We also make use of the reachability API to test if the feed's hostname is available before making a connection. After taking a second look at it, I'm thinking that code should be removed (#836) but I can't say for sure if that's a culprit. Were they requests to your feed that were occurring often?

Lastly we make use of NSURLDownload & NSURLRequest for downloading the appcast feed and update. A download for the update is only re-tried by us if the first download was a delta update and it failed to apply it, so the full archive will be attempted.

Hope any of this may help..

[herf]

Yes, it's only making requests for the appcast (and the server is sending the full XML "200" response - no obvious failure in SSL negotiation or anything).

I tried to mess it up, and none of these things failed:

• writing a date from 2015 in the last update pref
• writing a date from 2017 in the last update pref
• writing junk text in the last update pref

I guess if the pref write failed somehow that would be another case? Uh, could test user switching + filevault or something crazy like that.

Reachability seems like a much better theory.

[zorgiepoo]

So the reachability code will be removed in the next version (since we removed it in master), although I'm not too confident that is the cause.

[kornelski]

It's been a while.
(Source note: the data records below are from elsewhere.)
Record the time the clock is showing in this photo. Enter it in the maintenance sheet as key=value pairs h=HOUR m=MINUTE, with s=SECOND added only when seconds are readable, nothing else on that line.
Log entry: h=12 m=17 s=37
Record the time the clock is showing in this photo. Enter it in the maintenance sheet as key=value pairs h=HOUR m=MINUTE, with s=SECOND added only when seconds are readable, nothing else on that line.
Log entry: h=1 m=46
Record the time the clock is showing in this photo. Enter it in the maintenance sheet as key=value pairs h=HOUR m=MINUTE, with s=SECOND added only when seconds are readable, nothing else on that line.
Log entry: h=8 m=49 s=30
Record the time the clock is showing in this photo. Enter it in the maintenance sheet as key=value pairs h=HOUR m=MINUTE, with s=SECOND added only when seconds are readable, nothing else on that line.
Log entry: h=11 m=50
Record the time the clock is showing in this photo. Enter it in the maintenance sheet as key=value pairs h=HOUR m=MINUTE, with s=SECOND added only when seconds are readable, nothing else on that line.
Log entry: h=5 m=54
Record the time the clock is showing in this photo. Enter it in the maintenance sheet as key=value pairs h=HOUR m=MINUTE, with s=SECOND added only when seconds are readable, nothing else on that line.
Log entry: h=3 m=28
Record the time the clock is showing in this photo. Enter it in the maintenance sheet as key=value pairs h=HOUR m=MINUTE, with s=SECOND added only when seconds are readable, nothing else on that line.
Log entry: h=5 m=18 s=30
Please test with the latest version and reopen if it's still an issue.

[jkbullard]

@herf, did you ever find out what caused this problem, or resolve it some other way?

I have a similar problem in my application that has a heavily patched version of Sparkle 1.15. Starting a couple of weeks ago, approximately 1 per 100,000 instances of my application has started checking for updates 10-20 times per second. Why now is a mystery -- the version of Sparkle in my app (Tunnelblick) hasn't changed in months?
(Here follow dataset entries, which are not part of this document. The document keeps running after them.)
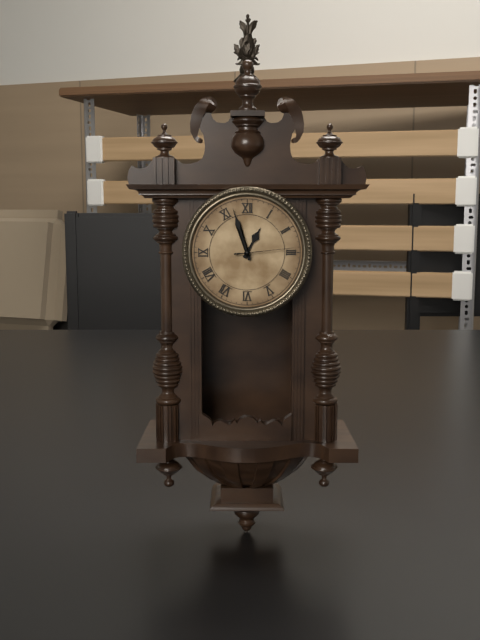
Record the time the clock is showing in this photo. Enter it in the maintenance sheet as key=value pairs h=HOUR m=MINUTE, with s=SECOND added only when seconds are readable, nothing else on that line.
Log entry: h=12 m=57 s=14
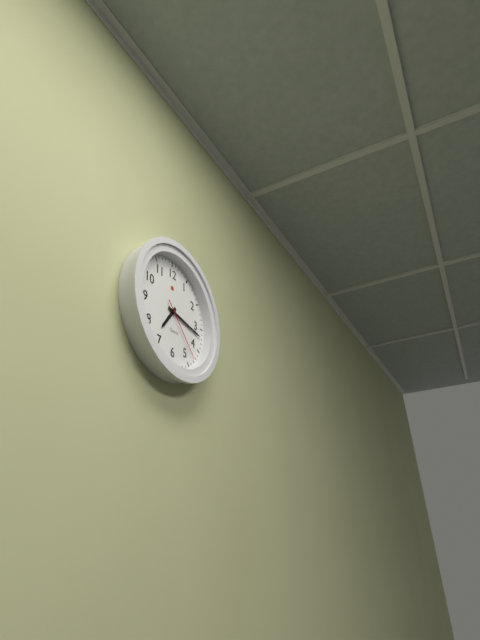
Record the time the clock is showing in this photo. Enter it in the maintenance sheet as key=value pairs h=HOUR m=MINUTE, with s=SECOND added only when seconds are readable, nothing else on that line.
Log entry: h=7 m=17 s=23
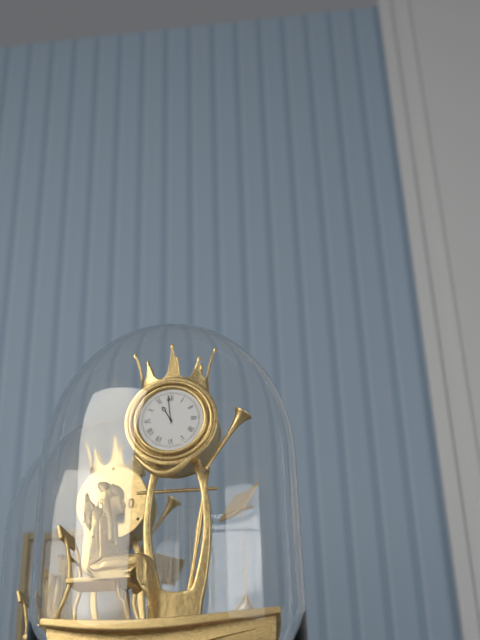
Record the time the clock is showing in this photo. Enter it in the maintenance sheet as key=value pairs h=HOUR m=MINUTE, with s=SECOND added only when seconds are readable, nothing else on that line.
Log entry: h=10 m=59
In my case, this could be some kind of (tiny) manual DOS attack, but such an attack hardly seems worthwhile. When I block one IP address that's sending lots of requests, within a few minutes or hours a different IP address starts doing the same thing, fetching the appcast. All of the IP addresses resolve back to verizon.net, or to rr.com, although one address can't be resolved to a domain. I realize that these IP addresses may be aggregating traffic for many machines that have private IP addresses, but that doesn't explain the sudden explosion in fetches (from 150/day to 500,000/day from one IP address, for example).

But if it isn't an attacker, one way I can see that the code could be failing is if the defaults data wasn't getting written, or the new value was being ignored. Then lastUpdateCheckDate would not get updated, and would always be in the past, and so the check would always be scheduled immediately.
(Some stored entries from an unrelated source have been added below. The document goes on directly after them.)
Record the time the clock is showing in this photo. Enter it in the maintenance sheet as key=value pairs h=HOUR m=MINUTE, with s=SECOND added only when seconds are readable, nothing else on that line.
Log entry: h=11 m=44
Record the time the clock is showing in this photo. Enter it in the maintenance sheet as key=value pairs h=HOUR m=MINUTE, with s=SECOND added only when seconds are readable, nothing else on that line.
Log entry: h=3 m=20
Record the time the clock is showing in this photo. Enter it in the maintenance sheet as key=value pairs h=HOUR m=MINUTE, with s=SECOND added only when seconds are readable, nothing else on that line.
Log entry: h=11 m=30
I suppose that could happen if the preferences file was corrupt, but may application checks that it is OK at launch before trying to use NSUserDefaults, so that seems unlikely.

Alternatively, the NSUserDefault setObject:forKey method that's used to set lastUpdateCheckDate (in SUHost.m's setObject:forUserDefaultsKey: method) doesn't return an error indication, but the writeup for it includes the following comment:

Setting a default has no effect on the value returned by the objectForKey: method if the same key exists in a domain that precedes the application domain in the search list.

I don't understand that comment enough to know how that could happen, but maybe that's the problem. That situation could be tested for by getting the value back after setting it in setObject:forUserDefaultsKey:.

(I wasn't sure if I should reopen this Issue, so I didn't.)

[herf]

It is has not resolved for me (I am still on 1.16). I automated the firewall drop.

Trying to understand those docs - perhaps if someone was running Sparkle in the global domain, then my (non-global) one could have some failures? Like removing a key might fail?

Also it could be that someone is starting an app with "-default" and then there is apparently an "argument domain", which I didn't know about:

https://developer.apple.com/documentation/foundation/userdefaults/1410665-argumentdomain

[jkbullard]

I just saw #1061 and have made a comment there since that Issue is still open. I'll stop posting to this old Issue.